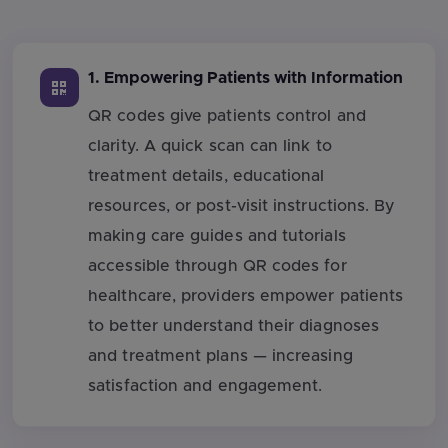
1. Empowering Patients with Information
QR codes give patients control and
clarity. A quick scan can link to
treatment details, educational
resources, or post-visit instructions. By
making care guides and tutorials
accessible through QR codes for
healthcare, providers empower patients
to better understand their diagnoses
and treatment plans — increasing
satisfaction and engagement.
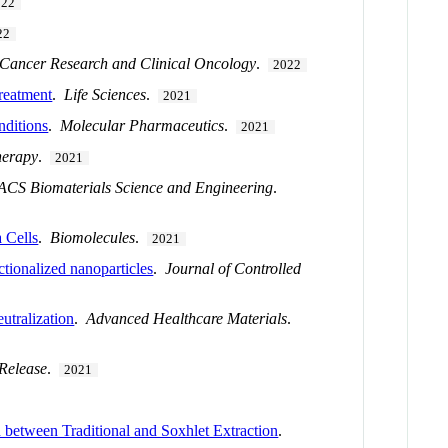
022
22
 Cancer Research and Clinical Oncology
.
2022
treatment
.
Life Sciences
.
2021
nditions
.
Molecular Pharmaceutics
.
2021
herapy
.
2021
ACS Biomaterials Science and Engineering
.
 Cells
.
Biomolecules
.
2021
ctionalized nanoparticles
.
Journal of Controlled
utralization
.
Advanced Healthcare Materials
.
 Release
.
2021
n between Traditional and Soxhlet Extraction
.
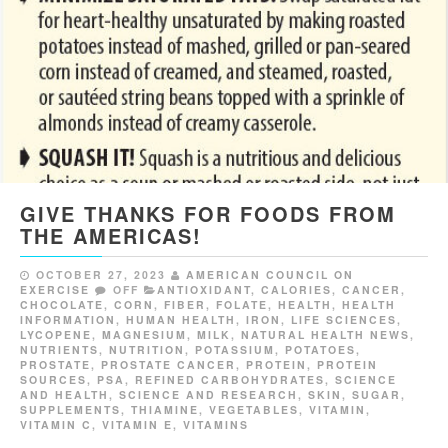
GIVE THANKS FOR FOODS FROM
THE AMERICAS!
OCTOBER 27, 2023
AMERICAN COUNCIL ON
EXERCISE
OFF
ANTIOXIDANT
,
CALORIES
,
CANCER
,
CHOCOLATE
,
CORN
,
FIBER
,
FOLATE
,
HEALTH
,
HEALTH
INFORMATION
,
HUMAN HEALTH
,
IRON
,
LIFE SCIENCES
,
LYCOPENE
,
MAGNESIUM
,
MILK
,
NATURAL HEALTH NEWS
,
NUTRIENTS
,
NUTRITION
,
POTASSIUM
,
POTATOES
,
PROSTATE
,
PROSTATE CANCER
,
PROTEIN
,
PROTEIN
SOURCES
,
PSA
,
REFINED CARBOHYDRATES
,
SCIENCE
AND HEALTH
,
SCIENCE AND RESEARCH
,
SKIN
,
SUGAR
,
SUPPLEMENTS
,
THIAMINE
,
VEGETABLES
,
VITAMIN
,
VITAMIN C
,
VITAMIN E
,
VITAMINS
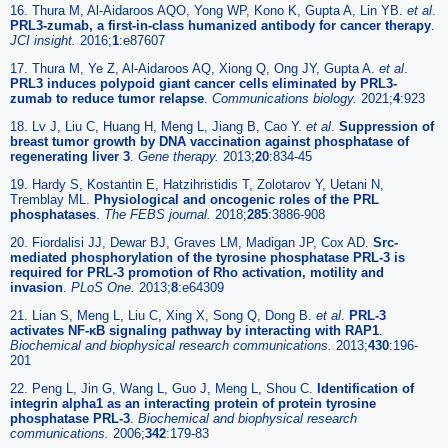
16. Thura M, Al-Aidaroos AQO, Yong WP, Kono K, Gupta A, Lin YB.
et al
.
PRL3-zumab, a first-in-class humanized antibody for cancer therapy
.
JCI insight.
2016;
1
:e87607
17. Thura M, Ye Z, Al-Aidaroos AQ, Xiong Q, Ong JY, Gupta A.
et al
.
PRL3 induces polypoid giant cancer cells eliminated by PRL3-
zumab to reduce tumor relapse
.
Communications biology.
2021;
4
:923
18. Lv J, Liu C, Huang H, Meng L, Jiang B, Cao Y.
et al
.
Suppression of
breast tumor growth by DNA vaccination against phosphatase of
regenerating liver 3
.
Gene therapy.
2013;
20
:834-45
19. Hardy S, Kostantin E, Hatzihristidis T, Zolotarov Y, Uetani N,
Tremblay ML.
Physiological and oncogenic roles of the PRL
phosphatases
.
The FEBS journal.
2018;
285
:3886-908
20. Fiordalisi JJ, Dewar BJ, Graves LM, Madigan JP, Cox AD.
Src-
mediated phosphorylation of the tyrosine phosphatase PRL-3 is
required for PRL-3 promotion of Rho activation, motility and
invasion
.
PLoS One.
2013;
8
:e64309
21. Lian S, Meng L, Liu C, Xing X, Song Q, Dong B.
et al
.
PRL-3
activates NF-κB signaling pathway by interacting with RAP1
.
Biochemical and biophysical research communications.
2013;
430
:196-
201
22. Peng L, Jin G, Wang L, Guo J, Meng L, Shou C.
Identification of
integrin alpha1 as an interacting protein of protein tyrosine
phosphatase PRL-3
.
Biochemical and biophysical research
communications.
2006;
342
:179-83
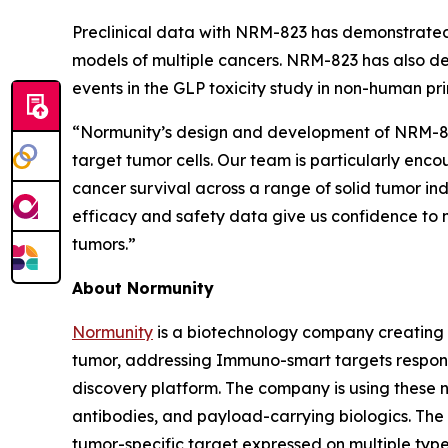
Preclinical data with NRM-823 has demonstrated
models of multiple cancers. NRM-823 has also de
events in the GLP toxicity study in non-human pr
“Normunity’s design and development of NRM-823 
target tumor cells. Our team is particularly enc
cancer survival across a range of solid tumor in
efficacy and safety data give us confidence to m
tumors.”
About Normunity
Normunity
is a biotechnology company creating 
tumor, addressing Immuno-smart targets responsi
discovery platform. The company is using these no
antibodies, and payload-carrying biologics. The c
tumor-specific target expressed on multiple types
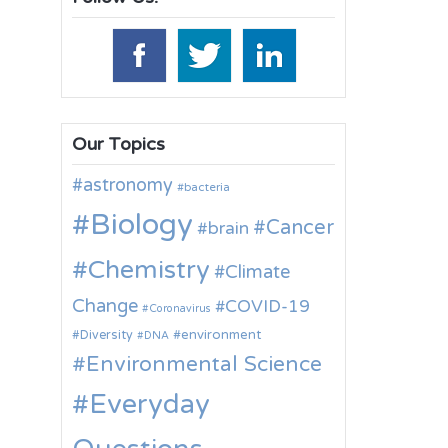
Our Topics
astronomy
bacteria
Biology
Cancer
brain
Chemistry
Climate
Change
COVID-19
Coronavirus
environment
Diversity
DNA
Environmental Science
Everyday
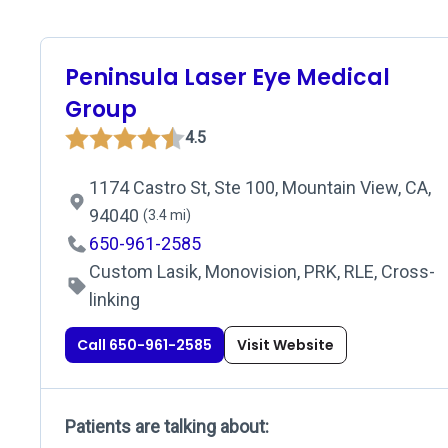
Peninsula Laser Eye Medical
Group
4.5
1174 Castro St, Ste 100, Mountain View, CA,
94040
(3.4 mi)
650-961-2585
Custom Lasik, Monovision, PRK, RLE, Cross-
linking
Call 650-961-2585
Visit Website
Patients are talking about:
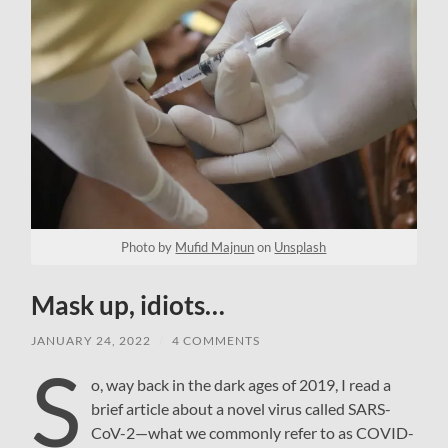
Photo by
Mufid Majnun
on
Unsplash
Mask up, idiots…
JANUARY 24, 2022
/
4 COMMENTS
S
o, way back in the dark ages of 2019, I read a
brief article about a novel virus called SARS-
CoV-2—what we commonly refer to as COVID-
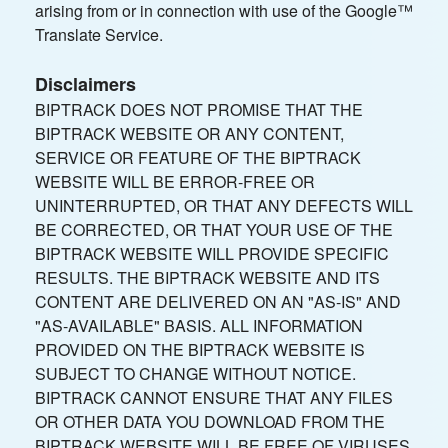
arising from or in connection with use of the Google™
Translate Service.
Disclaimers
BIPTRACK DOES NOT PROMISE THAT THE
BIPTRACK WEBSITE OR ANY CONTENT,
SERVICE OR FEATURE OF THE BIPTRACK
WEBSITE WILL BE ERROR-FREE OR
UNINTERRUPTED, OR THAT ANY DEFECTS WILL
BE CORRECTED, OR THAT YOUR USE OF THE
BIPTRACK WEBSITE WILL PROVIDE SPECIFIC
RESULTS. THE BIPTRACK WEBSITE AND ITS
CONTENT ARE DELIVERED ON AN "AS-IS" AND
"AS-AVAILABLE" BASIS. ALL INFORMATION
PROVIDED ON THE BIPTRACK WEBSITE IS
SUBJECT TO CHANGE WITHOUT NOTICE.
BIPTRACK CANNOT ENSURE THAT ANY FILES
OR OTHER DATA YOU DOWNLOAD FROM THE
BIPTRACK WEBSITE WILL BE FREE OF VIRUSES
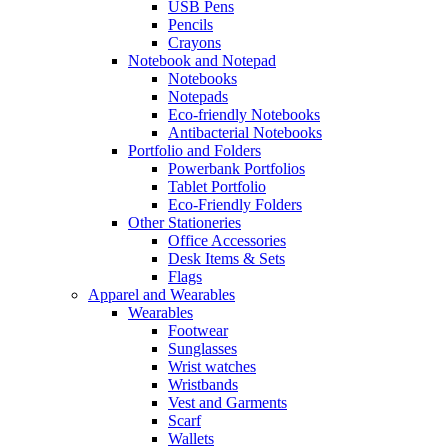
USB Pens
Pencils
Crayons
Notebook and Notepad
Notebooks
Notepads
Eco-friendly Notebooks
Antibacterial Notebooks
Portfolio and Folders
Powerbank Portfolios
Tablet Portfolio
Eco-Friendly Folders
Other Stationeries
Office Accessories
Desk Items & Sets
Flags
Apparel and Wearables
Wearables
Footwear
Sunglasses
Wrist watches
Wristbands
Vest and Garments
Scarf
Wallets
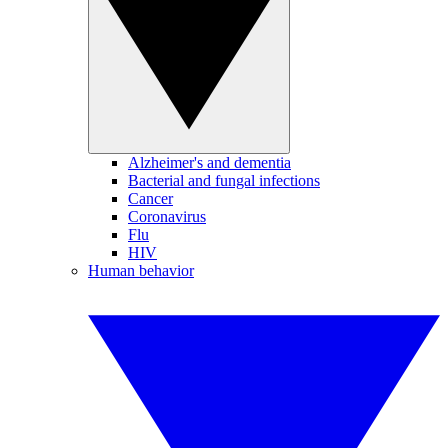
Alzheimer's and dementia
Bacterial and fungal infections
Cancer
Coronavirus
Flu
HIV
Human behavior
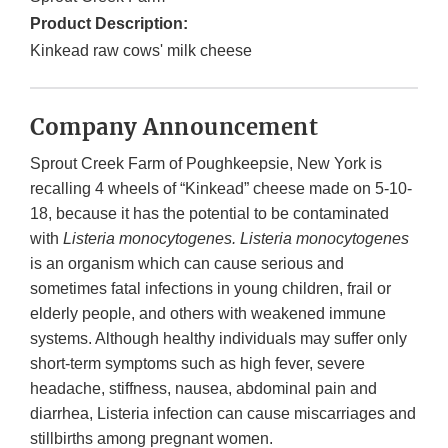
Product Description:
Kinkead raw cows' milk cheese
Company Announcement
Sprout Creek Farm of Poughkeepsie, New York is
recalling 4 wheels of “Kinkead” cheese made on 5-10-
18, because it has the potential to be contaminated
with
Listeria monocytogenes. Listeria monocytogenes
is an organism which can cause serious and
sometimes fatal infections in young children, frail or
elderly people, and others with weakened immune
systems. Although healthy individuals may suffer only
short-term symptoms such as high fever, severe
headache, stiffness, nausea, abdominal pain and
diarrhea, Listeria infection can cause miscarriages and
stillbirths among pregnant women.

━━━━━━

## The problem
Only a number is expected here: the count of lines with the string "Thura" in the material above.

## Task result
2